Frontiers Media, Frontiers in Drug Discovery, (2), 2022
DOI: 10.3389/fddsv.2022.954911
Full text: Download
HIV-1 integrase is an essential enzyme for the HIV-1 replication cycle, and currently, integrase inhibitors are in the first line of treatment in many guidelines. Despite the discovery of new inhibitors, including a new class of molecules with different mechanisms of action, resistance is still a relevant problem, and adding new options to the therapeutic arsenal to fight viral resistance is a Sisyphean task. Because of the difficulty and cost of in vitro screenings, machine learning-driven ligand-based virtual screenings are an alternative that can not only cut costs but also use valuable information about active compounds with yet unknown mechanisms of action.
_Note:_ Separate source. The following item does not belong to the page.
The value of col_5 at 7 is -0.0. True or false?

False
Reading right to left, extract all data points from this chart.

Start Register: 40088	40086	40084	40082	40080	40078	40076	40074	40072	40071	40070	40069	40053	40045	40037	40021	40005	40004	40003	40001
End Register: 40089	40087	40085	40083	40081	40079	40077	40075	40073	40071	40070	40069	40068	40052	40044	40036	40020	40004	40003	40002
In this work, we describe a thorough model exploration and hyperparameter tuning procedure in a dataset with class imbalance and show several models capable of distinguishing between compounds that are active or inactive against the HIV-1 integrase. The best of the models was then used to screen the natural product atlas for active compounds, resulting in a myriad of molecules that share features with known integrase inhibitors. Here we also explore the strengths and shortcomings of our models and discuss the use of the applicability domain to guide in vitro screenings and differentiate between the “predictable” and “unknown” regions of the chemical space.